Background. Expression levels of the retinoic acid receptors (RAR-α, RAR-β, and RAR-γ) are significantly different in neoplastic tissues compared with non-neoplastic tissues for some tumors. This study investigated whether retinoic acid receptor messenger RNA (mRNA) expression levels are altered in Barrett's esophagus and Barrett's adenocarcinoma tissues. Methods. Relative mRNA expression levels of the RARs were quantified by using the ABI 7700 Sequence Detector (Taqman) system in Barrett's intestinal metaplasia (n = 15), dysplasia (n = 6), adenocarcinoma (n = 17), and matching normal esophagus tissues (n = 36). Results. RAR-α expression was significantly increased, and RAR-γ expression was significantly decreased, at higher stages in the Barrett's sequence. There was almost complete loss of RAR-γ expression (relative expression level ≤ 1) in a majority (70%) of the dysplasia and adenocarcinoma tissues. There were significant differences in RAR-α and RAR-γ expression in histopathologically normal tissues in patients with cancer versus patients without cancer. RAR-β expression levels were significantly elevated in adenocarcinoma versus normal esophagus tissues. The RAR expression profile was similar for cancers arising within the esophagus and for cancers arising at the gastroesophageal junction. Conclusions. RAR mRNA expression levels are significantly different in Barrett's tissues compared with normal esophagus tissues, and these levels are significantly different in Barrett's dysplasia and adenocarcinoma tissues compared with nondysplastic tissues.
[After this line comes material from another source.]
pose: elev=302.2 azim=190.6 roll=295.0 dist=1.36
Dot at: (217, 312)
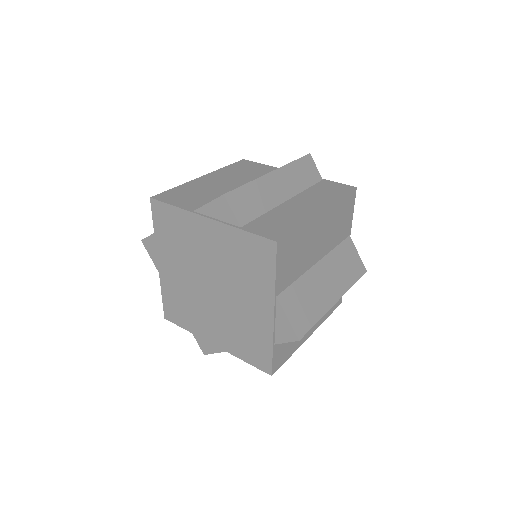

These results suggest that RAR mRNA levels may be useful biomarkers for this disease and that gastroesophageal junction adenocarcinomas are genetically similar to esophageal adenocarcinomas. These results also suggest that a cancer field is present in the esophagus in patients with cancer and that genetic alterations can precede histopathologic alterations in this disease. (Surgery 2001;129:267-76.)